» WHAT IS BEING ASKED: Please convert the lines below into a JSON list of strings, one string per line, leaving out any blank lines.

» DATA TO USE:

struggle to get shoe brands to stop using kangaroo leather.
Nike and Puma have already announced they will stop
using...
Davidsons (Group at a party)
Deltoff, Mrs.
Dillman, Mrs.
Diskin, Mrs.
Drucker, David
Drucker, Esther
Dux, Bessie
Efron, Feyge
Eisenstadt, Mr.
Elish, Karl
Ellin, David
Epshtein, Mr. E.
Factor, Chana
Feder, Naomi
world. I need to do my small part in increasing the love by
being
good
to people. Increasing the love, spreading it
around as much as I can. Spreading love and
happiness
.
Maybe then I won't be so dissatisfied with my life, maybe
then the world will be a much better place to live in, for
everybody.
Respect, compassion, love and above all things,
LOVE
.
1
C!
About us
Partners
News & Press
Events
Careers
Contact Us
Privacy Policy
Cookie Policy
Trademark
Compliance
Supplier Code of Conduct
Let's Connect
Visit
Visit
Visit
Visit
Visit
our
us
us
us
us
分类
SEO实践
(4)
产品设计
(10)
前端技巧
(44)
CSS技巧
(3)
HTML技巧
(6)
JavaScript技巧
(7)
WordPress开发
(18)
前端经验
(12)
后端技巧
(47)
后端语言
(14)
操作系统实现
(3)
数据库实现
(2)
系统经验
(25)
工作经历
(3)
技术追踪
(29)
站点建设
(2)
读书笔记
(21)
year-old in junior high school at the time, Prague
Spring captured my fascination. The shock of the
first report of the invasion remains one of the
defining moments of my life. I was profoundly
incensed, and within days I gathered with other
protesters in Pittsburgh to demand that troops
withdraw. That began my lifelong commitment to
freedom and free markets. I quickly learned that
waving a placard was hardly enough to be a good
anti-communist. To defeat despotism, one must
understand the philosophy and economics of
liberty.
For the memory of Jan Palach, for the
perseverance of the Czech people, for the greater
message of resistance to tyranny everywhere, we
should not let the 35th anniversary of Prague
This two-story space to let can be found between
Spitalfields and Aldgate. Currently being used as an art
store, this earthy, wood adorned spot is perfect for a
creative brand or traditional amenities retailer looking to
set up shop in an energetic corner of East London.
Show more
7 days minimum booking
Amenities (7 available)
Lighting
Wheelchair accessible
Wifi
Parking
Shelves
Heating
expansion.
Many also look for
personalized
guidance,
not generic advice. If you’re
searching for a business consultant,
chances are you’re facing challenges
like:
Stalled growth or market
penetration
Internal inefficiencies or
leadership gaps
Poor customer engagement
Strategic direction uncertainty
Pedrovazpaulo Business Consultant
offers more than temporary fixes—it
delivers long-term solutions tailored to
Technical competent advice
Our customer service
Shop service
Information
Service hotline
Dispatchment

» REPLY TO THE TASK:
[
  "struggle to get shoe brands to stop using kangaroo leather.",
  "Nike and Puma have already announced they will stop",
  "using...",
  "Davidsons (Group at a party)",
  "Deltoff, Mrs.",
  "Dillman, Mrs.",
  "Diskin, Mrs.",
  "Drucker, David",
  "Drucker, Esther",
  "Dux, Bessie",
  "Efron, Feyge",
  "Eisenstadt, Mr.",
  "Elish, Karl",
  "Ellin, David",
  "Epshtein, Mr. E.",
  "Factor, Chana",
  "Feder, Naomi",
  "world. I need to do my small part in increasing the love by",
  "being",
  "good",
  "to people. Increasing the love, spreading it",
  "around as much as I can. Spreading love and",
  "happiness",
  ".",
  "Maybe then I won't be so dissatisfied with my life, maybe",
  "then the world will be a much better place to live in, for",
  "everybody.",
  "Respect, compassion, love and above all things,",
  "LOVE",
  ".",
  "1",
  "C!",
  "About us",
  "Partners",
  "News & Press",
  "Events",
  "Careers",
  "Contact Us",
  "Privacy Policy",
  "Cookie Policy",
  "Trademark",
  "Compliance",
  "Supplier Code of Conduct",
  "Let's Connect",
  "Visit",
  "Visit",
  "Visit",
  "Visit",
  "Visit",
  "our",
  "us",
  "us",
  "us",
  "us",
  "分类",
  "SEO实践",
  "(4)",
  "产品设计",
  "(10)",
  "前端技巧",
  "(44)",
  "CSS技巧",
  "(3)",
  "HTML技巧",
  "(6)",
  "JavaScript技巧",
  "(7)",
  "WordPress开发",
  "(18)",
  "前端经验",
  "(12)",
  "后端技巧",
  "(47)",
  "后端语言",
  "(14)",
  "操作系统实现",
  "(3)",
  "数据库实现",
  "(2)",
  "系统经验",
  "(25)",
  "工作经历",
  "(3)",
  "技术追踪",
  "(29)",
  "站点建设",
  "(2)",
  "读书笔记",
  "(21)",
  "year-old in junior high school at the time, Prague",
  "Spring captured my fascination. The shock of the",
  "first report of the invasion remains one of the",
  "defining moments of my life. I was profoundly",
  "incensed, and within days I gathered with other",
  "protesters in Pittsburgh to demand that troops",
  "withdraw. That began my lifelong commitment to",
  "freedom and free markets. I quickly learned that",
  "waving a placard was hardly enough to be a good",
  "anti-communist. To defeat despotism, one must",
  "understand the philosophy and economics of",
  "liberty.",
  "For the memory of Jan Palach, for the",
  "perseverance of the Czech people, for the greater",
  "message of resistance to tyranny everywhere, we",
  "should not let the 35th anniversary of Prague",
  "This two-story space to let can be found between",
  "Spitalfields and Aldgate. Currently being used as an art",
  "store, this earthy, wood adorned spot is perfect for a",
  "creative brand or traditional amenities retailer looking to",
  "set up shop in an energetic corner of East London.",
  "Show more",
  "7 days minimum booking",
  "Amenities (7 available)",
  "Lighting",
  "Wheelchair accessible",
  "Wifi",
  "Parking",
  "Shelves",
  "Heating",
  "expansion.",
  "Many also look for",
  "personalized",
  "guidance,",
  "not generic advice. If you’re",
  "searching for a business consultant,",
  "chances are you’re facing challenges",
  "like:",
  "Stalled growth or market",
  "penetration",
  "Internal inefficiencies or",
  "leadership gaps",
  "Poor customer engagement",
  "Strategic direction uncertainty",
  "Pedrovazpaulo Business Consultant",
  "offers more than temporary fixes—it",
  "delivers long-term solutions tailored to",
  "Technical competent advice",
  "Our customer service",
  "Shop service",
  "Information",
  "Service hotline",
  "Dispatchment"
]